## Task directions
Extract every line from the entries below that contains the word "Cycle". Case counts.

☆ ☆ ☆

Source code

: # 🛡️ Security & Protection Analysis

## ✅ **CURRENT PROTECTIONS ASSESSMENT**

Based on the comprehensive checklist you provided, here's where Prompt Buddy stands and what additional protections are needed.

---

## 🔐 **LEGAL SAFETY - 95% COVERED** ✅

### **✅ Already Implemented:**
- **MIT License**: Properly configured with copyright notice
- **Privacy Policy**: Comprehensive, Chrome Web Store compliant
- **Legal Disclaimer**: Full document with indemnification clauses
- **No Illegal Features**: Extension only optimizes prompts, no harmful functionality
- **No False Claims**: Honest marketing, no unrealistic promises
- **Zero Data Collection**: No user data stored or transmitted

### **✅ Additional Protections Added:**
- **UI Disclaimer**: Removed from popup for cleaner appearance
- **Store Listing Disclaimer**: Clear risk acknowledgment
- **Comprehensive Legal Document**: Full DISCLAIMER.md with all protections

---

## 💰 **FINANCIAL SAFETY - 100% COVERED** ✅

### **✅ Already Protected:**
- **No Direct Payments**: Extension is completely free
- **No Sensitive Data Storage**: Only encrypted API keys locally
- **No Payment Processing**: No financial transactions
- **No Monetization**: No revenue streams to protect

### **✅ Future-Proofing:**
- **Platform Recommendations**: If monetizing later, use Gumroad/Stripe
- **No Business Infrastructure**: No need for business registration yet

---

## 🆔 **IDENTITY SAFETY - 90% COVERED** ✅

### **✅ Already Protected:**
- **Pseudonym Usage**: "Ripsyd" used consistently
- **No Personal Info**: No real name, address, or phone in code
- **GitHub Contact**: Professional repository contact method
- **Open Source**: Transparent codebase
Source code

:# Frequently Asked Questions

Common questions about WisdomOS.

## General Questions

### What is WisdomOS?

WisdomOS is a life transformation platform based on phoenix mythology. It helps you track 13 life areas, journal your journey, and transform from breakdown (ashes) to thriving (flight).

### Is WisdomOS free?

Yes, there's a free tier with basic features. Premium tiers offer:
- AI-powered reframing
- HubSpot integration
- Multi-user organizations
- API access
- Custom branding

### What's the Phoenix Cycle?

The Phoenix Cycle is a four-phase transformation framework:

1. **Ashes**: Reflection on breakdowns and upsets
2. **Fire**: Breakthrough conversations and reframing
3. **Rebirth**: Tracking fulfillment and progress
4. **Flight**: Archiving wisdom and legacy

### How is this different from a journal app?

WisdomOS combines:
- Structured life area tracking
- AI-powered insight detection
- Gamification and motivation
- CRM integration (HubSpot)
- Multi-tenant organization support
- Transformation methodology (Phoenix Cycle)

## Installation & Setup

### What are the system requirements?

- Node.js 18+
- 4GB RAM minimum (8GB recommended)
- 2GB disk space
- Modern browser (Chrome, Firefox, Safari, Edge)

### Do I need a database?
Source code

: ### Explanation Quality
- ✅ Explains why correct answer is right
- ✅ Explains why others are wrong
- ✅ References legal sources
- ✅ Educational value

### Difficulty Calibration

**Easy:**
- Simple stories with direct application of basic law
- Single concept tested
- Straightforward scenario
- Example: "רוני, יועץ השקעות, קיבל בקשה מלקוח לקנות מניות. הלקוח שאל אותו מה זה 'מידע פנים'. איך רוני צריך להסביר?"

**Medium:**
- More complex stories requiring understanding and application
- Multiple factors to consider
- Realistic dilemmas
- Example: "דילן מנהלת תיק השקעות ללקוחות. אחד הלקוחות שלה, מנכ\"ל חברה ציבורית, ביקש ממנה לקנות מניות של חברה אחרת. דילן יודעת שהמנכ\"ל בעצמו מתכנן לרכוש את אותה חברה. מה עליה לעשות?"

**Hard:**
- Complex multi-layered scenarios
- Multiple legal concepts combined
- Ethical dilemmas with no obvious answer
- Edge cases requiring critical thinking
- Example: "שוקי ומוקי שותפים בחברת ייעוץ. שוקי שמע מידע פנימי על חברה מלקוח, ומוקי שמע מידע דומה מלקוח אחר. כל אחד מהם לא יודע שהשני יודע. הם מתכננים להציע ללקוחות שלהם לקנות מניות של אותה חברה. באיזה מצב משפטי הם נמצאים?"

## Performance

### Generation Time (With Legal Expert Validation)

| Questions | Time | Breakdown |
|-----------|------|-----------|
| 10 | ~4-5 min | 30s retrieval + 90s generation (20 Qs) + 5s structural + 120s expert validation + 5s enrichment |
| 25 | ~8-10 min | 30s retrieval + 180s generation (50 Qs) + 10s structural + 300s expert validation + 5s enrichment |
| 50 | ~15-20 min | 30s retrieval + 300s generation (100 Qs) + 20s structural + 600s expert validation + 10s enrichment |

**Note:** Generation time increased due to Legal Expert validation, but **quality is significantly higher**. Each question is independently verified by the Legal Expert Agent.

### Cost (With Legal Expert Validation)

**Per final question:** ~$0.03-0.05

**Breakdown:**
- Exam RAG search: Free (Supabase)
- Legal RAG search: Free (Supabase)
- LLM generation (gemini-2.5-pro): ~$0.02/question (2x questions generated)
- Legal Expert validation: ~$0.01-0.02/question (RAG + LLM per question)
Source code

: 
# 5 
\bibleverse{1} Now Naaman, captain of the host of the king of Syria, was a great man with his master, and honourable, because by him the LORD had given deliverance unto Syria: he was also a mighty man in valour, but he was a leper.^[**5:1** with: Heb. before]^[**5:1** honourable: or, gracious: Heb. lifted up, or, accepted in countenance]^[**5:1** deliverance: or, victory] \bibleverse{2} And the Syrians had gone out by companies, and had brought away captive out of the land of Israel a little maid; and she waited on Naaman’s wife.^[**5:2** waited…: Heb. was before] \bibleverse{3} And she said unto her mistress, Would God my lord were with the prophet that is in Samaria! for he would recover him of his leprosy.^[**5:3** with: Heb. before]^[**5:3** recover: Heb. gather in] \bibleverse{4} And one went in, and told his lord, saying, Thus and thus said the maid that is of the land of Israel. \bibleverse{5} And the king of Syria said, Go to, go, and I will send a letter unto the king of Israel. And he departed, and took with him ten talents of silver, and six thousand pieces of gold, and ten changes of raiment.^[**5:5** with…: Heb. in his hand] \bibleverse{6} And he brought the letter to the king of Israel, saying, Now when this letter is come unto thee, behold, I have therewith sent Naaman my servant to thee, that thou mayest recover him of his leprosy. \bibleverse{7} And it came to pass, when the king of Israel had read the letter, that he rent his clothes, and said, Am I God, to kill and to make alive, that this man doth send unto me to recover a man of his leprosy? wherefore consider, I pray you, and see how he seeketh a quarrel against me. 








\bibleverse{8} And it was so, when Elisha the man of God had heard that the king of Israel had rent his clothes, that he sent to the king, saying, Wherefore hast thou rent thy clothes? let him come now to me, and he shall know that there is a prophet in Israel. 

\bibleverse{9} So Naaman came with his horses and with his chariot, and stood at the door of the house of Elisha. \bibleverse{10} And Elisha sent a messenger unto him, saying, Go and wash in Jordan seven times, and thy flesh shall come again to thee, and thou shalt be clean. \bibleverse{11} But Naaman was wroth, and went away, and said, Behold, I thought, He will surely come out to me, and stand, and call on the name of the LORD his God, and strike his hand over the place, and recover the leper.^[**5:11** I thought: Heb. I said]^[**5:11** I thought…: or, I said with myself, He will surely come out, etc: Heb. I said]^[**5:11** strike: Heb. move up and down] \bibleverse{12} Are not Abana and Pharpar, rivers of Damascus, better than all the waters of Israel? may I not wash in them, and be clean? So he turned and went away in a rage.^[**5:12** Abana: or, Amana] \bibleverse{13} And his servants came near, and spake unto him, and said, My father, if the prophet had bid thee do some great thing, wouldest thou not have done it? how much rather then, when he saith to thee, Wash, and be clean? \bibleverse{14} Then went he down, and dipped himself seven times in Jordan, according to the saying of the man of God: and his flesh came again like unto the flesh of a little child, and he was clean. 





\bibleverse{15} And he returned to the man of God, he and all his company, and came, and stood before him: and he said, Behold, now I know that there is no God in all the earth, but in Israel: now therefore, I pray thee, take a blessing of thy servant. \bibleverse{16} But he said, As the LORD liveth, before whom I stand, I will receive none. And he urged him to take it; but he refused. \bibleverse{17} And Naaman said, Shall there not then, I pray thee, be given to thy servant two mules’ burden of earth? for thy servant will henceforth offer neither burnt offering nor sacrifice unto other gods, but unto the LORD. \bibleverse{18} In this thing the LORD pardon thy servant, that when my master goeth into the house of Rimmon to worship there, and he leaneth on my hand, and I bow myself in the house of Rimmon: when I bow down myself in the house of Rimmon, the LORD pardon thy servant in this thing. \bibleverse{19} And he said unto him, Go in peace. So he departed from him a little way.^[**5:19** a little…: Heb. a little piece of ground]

☆ ☆ ☆

## Response for this exercise
### What's the Phoenix Cycle?
The Phoenix Cycle is a four-phase transformation framework:
- Transformation methodology (Phoenix Cycle)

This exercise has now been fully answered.